Nos sociétés sont de plus en plus dépendantes de nombreuses matières premières, comme les métaux précieux (platine, or, palladium, rhodium,..), les terres rares, mais également d'éléments comme le lithium, le tungstène, le cobalt, le titane, le cuivre, l'étain, l'antimoine, le germanium,…, aussi bien pour l'industrie minérale et les matériaux de constructions, que pour les industries de hautes technologies. Des matériaux avancés, le plus souvent multifonctionnels, structurés à l'échelle nanométrique commencent à se substituer à ces matériaux traditionnels dans les systèmes et les technologies qui nous entourent. Ils vont ainsi contribuer à l'indépendance de nos Sociétés vis à vis de ressources de plus en plus rares, en utilisant des produits innovants et des technologies plus performantes, dont l'impact sur l'environnement sera réduit. La maitrise du cycle de vie des matériaux et produits participera à cette économie des ressources, suivant le principe des 4 Rs : Réduire, Réutiliser, Recycler, Remplacer, en contribuant ainsi au développement d'une économie circulaire.

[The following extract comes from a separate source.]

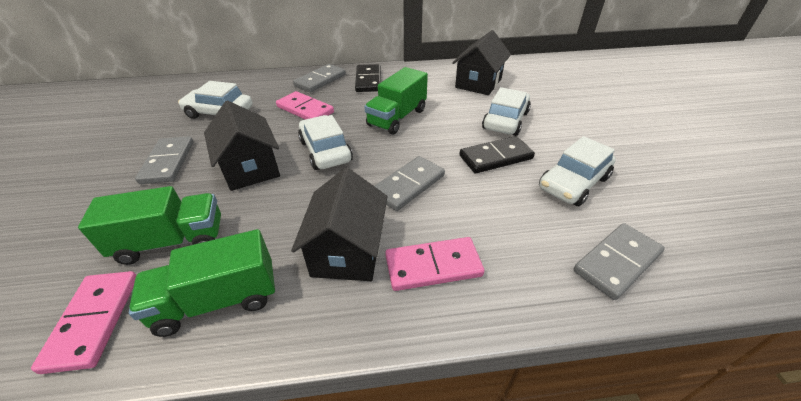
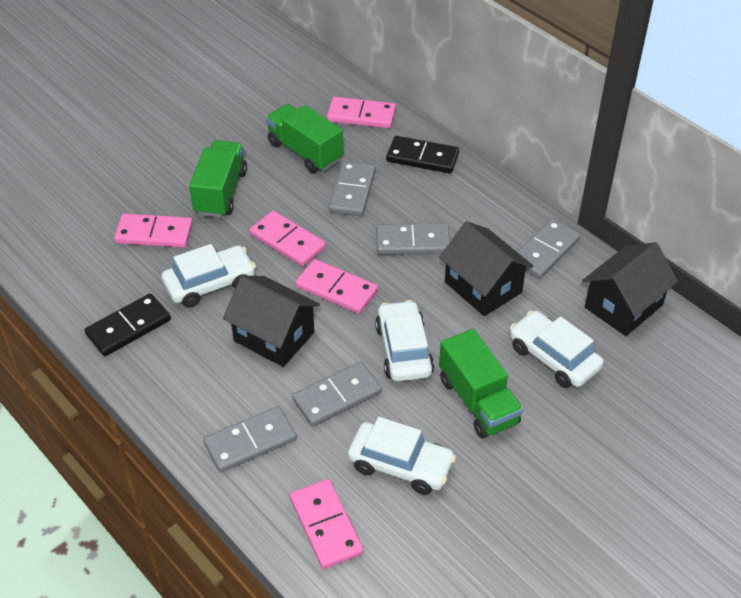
grey domino: 4 -> 5
pink domino: 3 -> 5

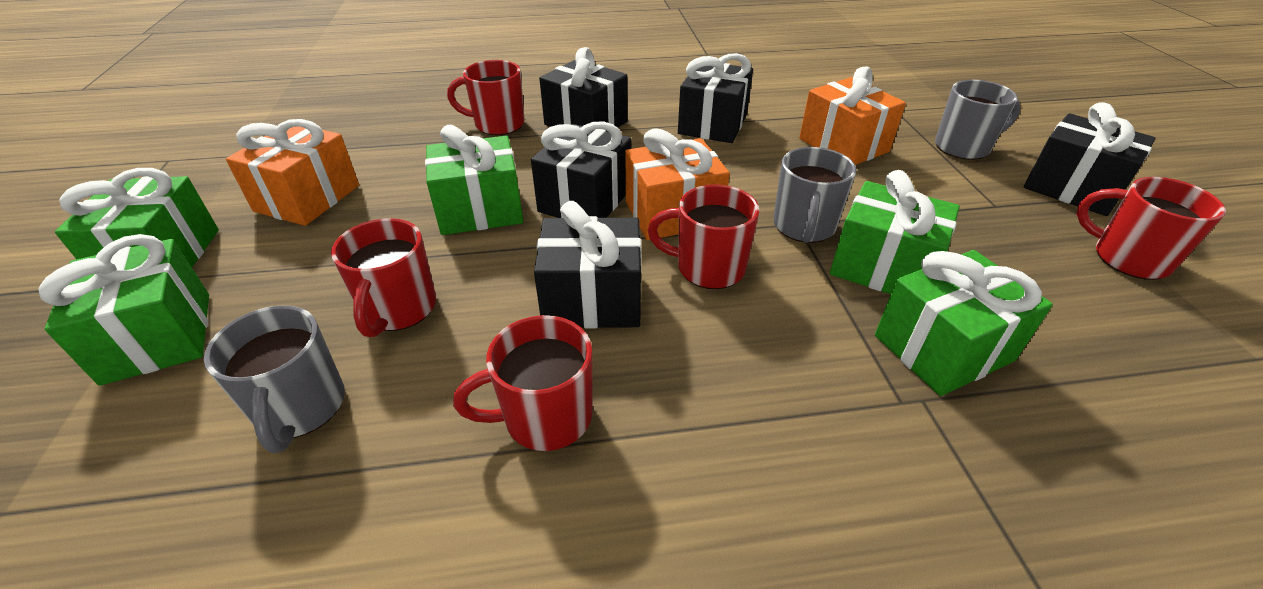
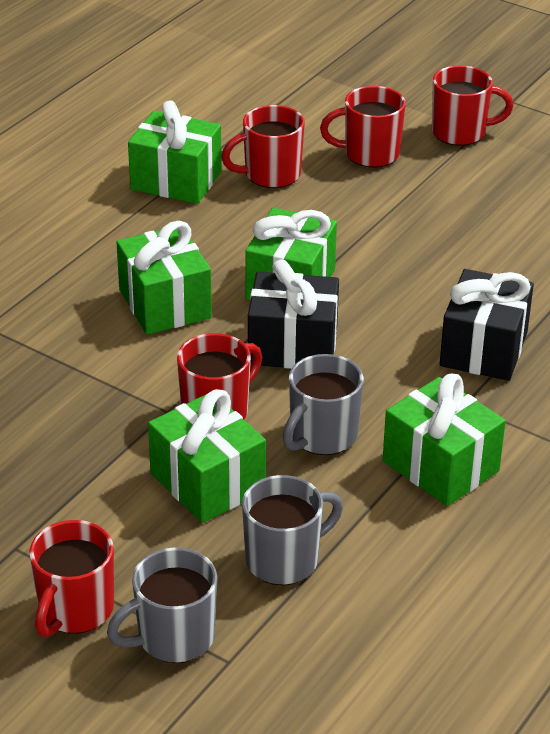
black gift: 5 -> 2
orange gift: 3 -> 0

Les développements des nanomatériaux visent de nombreux objectifs: l'amélioration des performances, la réduction des pollutions, les économies d'énergie, les économies et la préservation des ressources naturelles.
La structuration des matériaux à l'échelle nanométrique, et les propriétés nouvelles qui en découlent, permet de concilier des propriétés jusqu'ici impossibles à obtenir simultanément dans un même matériau, comme par exemple la flexibilité et la résistance. Des propriétés particulières peuvent être apportées à des surfaces, comme les revêtements qui sont utilisés dans l'industrie mécanique pour les rendre plus dures, plus résistantes à la corrosion et pour diminuer le frottement des pièces mécaniques. Les outils de coupe et d'usinage sont ainsi particulièrement concernés avec des revêtements de nanomatériaux à base de nitrure de titane qui permettent d'augmenter de manière importante la vitesse de coupe et la durée de vie des outils destinés à l'usinage de superalliages aéronautiques. Dans un autre domaine, des nanoparticules déposées sur des supports solides vont permettre d'augmenter la vitesse de réactions chimiques, et de les rendre plus sélectives, contribuant à améliorer les rendements réactionnels et à favoriser ainsi des économies sur les ressources énergétiques et sur les matières premières, tout en diminuant la production de déchets.